Professors, Administrators to Speak at Chegg "Student Summit"
Plus, nursing students in Louisiana cheating. Plus, cheating increases in Texas. Plus, the NYT covers the cheating at Dartmouth Medical School, which you already knew about.
Issue 24
Chegg Sponsors “Student Summit” - Professors and School Leaders Sign On
Cheating provider Chegg is sponsoring something called a “Global Student Summit” this week in partnership with the previously reputable Varkey Foundation.

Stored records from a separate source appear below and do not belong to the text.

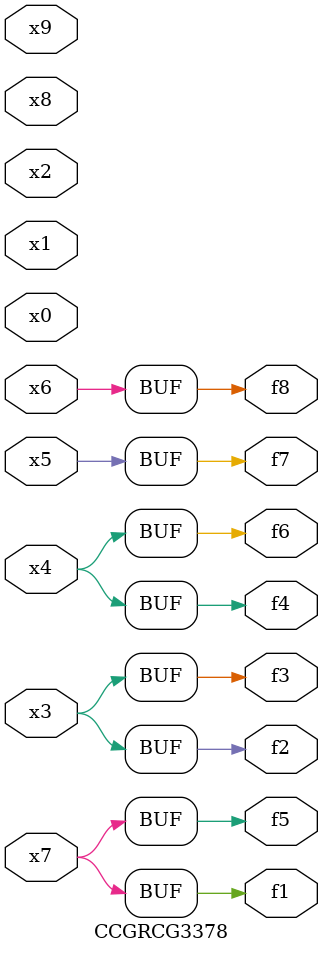
<source format=v>
module CCGRCG3378(
	input x0, x1, x2, x3, x4, x5, x6, x7, x8, x9,
	output f1, f2, f3, f4, f5, f6, f7, f8
);
	assign f1 = x7;
	assign f2 = x3;
	assign f3 = x3;
	assign f4 = x4;
	assign f5 = x7;
	assign f6 = x4;
	assign f7 = x5;
	assign f8 = x6;
endmodule

</source>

It’s not puzzling what Chegg gets out of such an arrangement. What is a mystery is what, aside from possible sponsorship funds, the Varkey Foundation gets and whether the money is worth partnering with the most notorious academic dishonesty profiteer. I cannot say, and they won’t. No one at the foundation has responded to my inquiries.
But the most baffling is why anyone in academia would lend their name to such an embarrassing endeavor. And yet, there they are. A gallery of teachers and administrators smiling under the Chegg logo - a service no doubt banned by the institutions they represent.
The list of speakers is in the link above but schools represented at the Chegg/Varkey conclave include Carnegie Mellon University, Harvard Business School, Dartmouth (more on this below), University of Oxford, and University of Helsinki. Additionally, Paul LeBlanc, President of Southern New Hampshire University, himself a well-compensated board member of Chegg, is also speaking.
More on this to come.
New York Times Covers the Cheating at Dartmouth Medical School
On their prestigious Sunday pages, The New York Times covered the ongoing cheating scandal and Dartmouth Medical School. Their headline: “Online Cheating Charges Upend Dartmouth Medical School”.
That’s great. It’s a big story with outsized consequence - whether school leaders will really defend academic integrity. It’s the kind of story that deserves national attention.
As a diligent reader of “The Cheat Sheet,” you knew about the cheating at Dartmouth Medical almost a month ago as it was the top story in the newsletter of April 12.
Diligent readers will also note that Josh Kim, the Director of Online Programs at Dartmouth, is, in the middle of this national online cheating scandal, listed as a speaker at the Chegg conference mentioned above. Like Chegg, Dartmouth has not responded to requests for comment.
Louisiana Nursing Students Caught Cheating
A local TV station in Louisiana has the story of “widespread cheating” at Southern University’s School of Nursing. According to their reporting, the school said
Thirty-one students out of a class of 137 were involved in this incidence. Unfortunately, due to a glitch in the on-line testing program, the cameras were off for a brief period. Some students were aware that the cameras were off, and against testing guidelines used their cell phones and notified other students through a group text message that the cameras were off and that they could cheat.
The cameras were off for 30 minutes. In that time, nearly one in four test-takers coordinated cheating. So much for the idea that remote proctoring does not prevent cheating. The minute the cameras were off, the cheating started.
And, in case you glossed over it, nursing. These are aspiring medical care providers, cheating their way to being licensed. That, with the cheating above at Dartmouth Medical School, may rightly terrify you.
Further, the news story says all 137 nursing students had to retake the exam. Like most incidents of cheating, the penalty is on those who did not cheat and a pretty mild consequence for those who did.
Cheating on the Rise in Texas
The Texas Standard, via Texas Public Media, has the story of increased cheating reports in Texas. It’s pretty straight forward:
Houston Baptist University, the University of Houston and the University of Houston Downtown say they saw an increase in academic dishonesty cases during the transition to online learning during the pandemic.
The article quotes Camilla Roberts of Kansas State who is identified as, “with the International Center for Academic Integrity” saying,
So it’s not that more cheating has occurred it’s just that more of it is being reported
First, I’m not sure that’s better. That you’re catching more cheating because you’re now looking for it more only means you weren’t doing too good a job before. Second, that’s not true. There are hundreds of examples of cheating increasing overall as well as in the past year.